Cisco is tackling the so-called "dark Web" of online content that's not easily indexed or categorized by adding new usage controls to its IronPort S-Series Web Security Appliances. The new technology is packaged as a software blade that works with Cisco's URL filtering database to make decisions about user Web surfing to enforce acceptable-use policies.
The IronPort Web Usage Controls software has an engine that reads a Web page on the fly and analyzes the content to decide if it's objectionable or off limits according to corporate policy, says Vivek Bhandari, a product marketing manager at Cisco. Simply categorizing Web sites into lists -- such as sports, shopping, hate sites or porn -- is no longer sufficient because the Internet is now filled with highly transient and often dangerous sites that comprise the dark Web.

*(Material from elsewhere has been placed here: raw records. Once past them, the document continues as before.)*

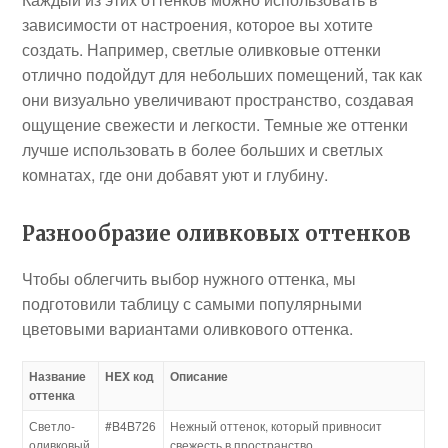
зависимости от настроения, которое вы хотите
создать. Например, светлые оливковые оттенки
отлично подойдут для небольших помещений, так как
они визуально увеличивают пространство, создавая
ощущение свежести и легкости. Темные же оттенки
лучше использовать в более больших и светлых
комнатах, где они добавят уют и глубину.
Разнообразие оливковых оттенков
Чтобы облегчить выбор нужного оттенка, мы
подготовили таблицу с самыми популярными
цветовыми вариантами оливкового оттенка.
Название
HEX код
Описание
оттенка
Светло-
#B4B726
Нежный оттенок, который привносит
оливковый
свежесть в пространство.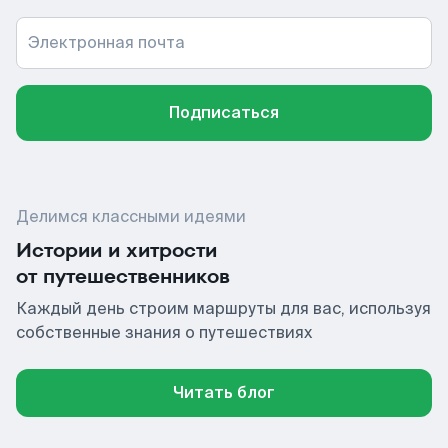
Электронная почта
Подписаться
Делимся классными идеями
Истории и хитрости
от путешественников
Каждый день строим маршруты для вас, используя
собственные знания о путешествиях
Читать блог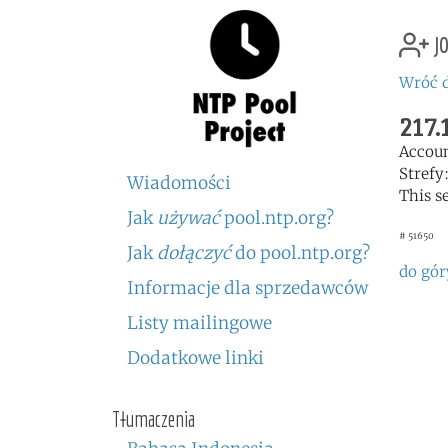
jo
Wróć d
217.
Accou
Strefy
Wiadomości
This s
Jak
używać
pool.ntp.org?
# 51650
Jak
dołączyć
do pool.ntp.org?
do gór
Informacje dla sprzedawców
Listy mailingowe
Dodatkowe linki
Tłumaczenia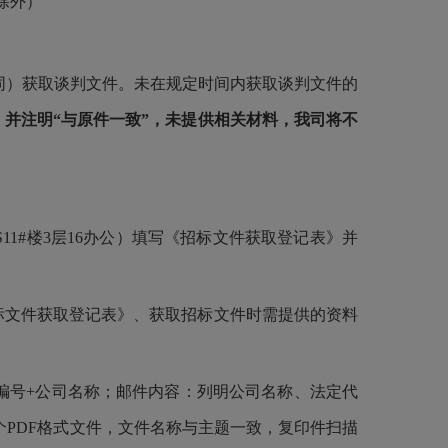
日除外）
）
下同）获取谈判文件。未在规定时间内获取谈判文件的
并注明“与原件一致”，未提供相关材料，我司将不
1#楼3层16办公）填写《招标文件获取登记表》并
文件获取登记表》、获取招标文件时需提供的资料
号+公司名称；邮件内容：列明公司名称、法定代
个PDF格式文件，文件名称与主题一致，复印件扫描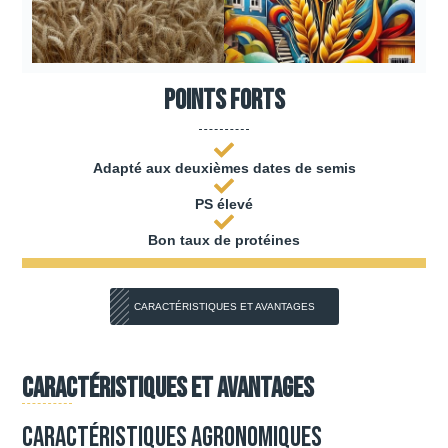
Points forts
Adapté aux deuxièmes dates de semis
PS élevé
Bon taux de protéines
CARACTÉRISTIQUES ET AVANTAGES
Caractéristiques et avantages
Caractéristiques agronomiques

"These sites are coming up and down so fast," Bhandari says, noting that the proliferation of blogs and social networking sites, with Web 2.0 technology underpinnings, are also contributing to an explosion in Web content. The dark Web may constitute 80 per cent of objectionable content, outside the 20 per cent of Web sites that can still be put neatly into list form, Cisco says.
Cisco's S-Series appliances can perform malware detection and blocking. The new Web Usage Controls software adds the ability to monitor, block or warn users about Web traffic based on a method that combines URL filtering lists with contextual heuristics for analyzing content and checking hidden tags. Cisco's URL filtering database includes 65 URL categories and is updated every 5 minutes through Cisco's security intelligence operations.
With the configuration Cisco is advising customers to use, about 90 per cent of objectionable dark Web content violating policy will be detected via IronPort Web Usage Controls without causing the false positive rate to spike, Bhandari says.
IronPort S-Series appliances with Web Usage Controls, available now, start at $US8,500.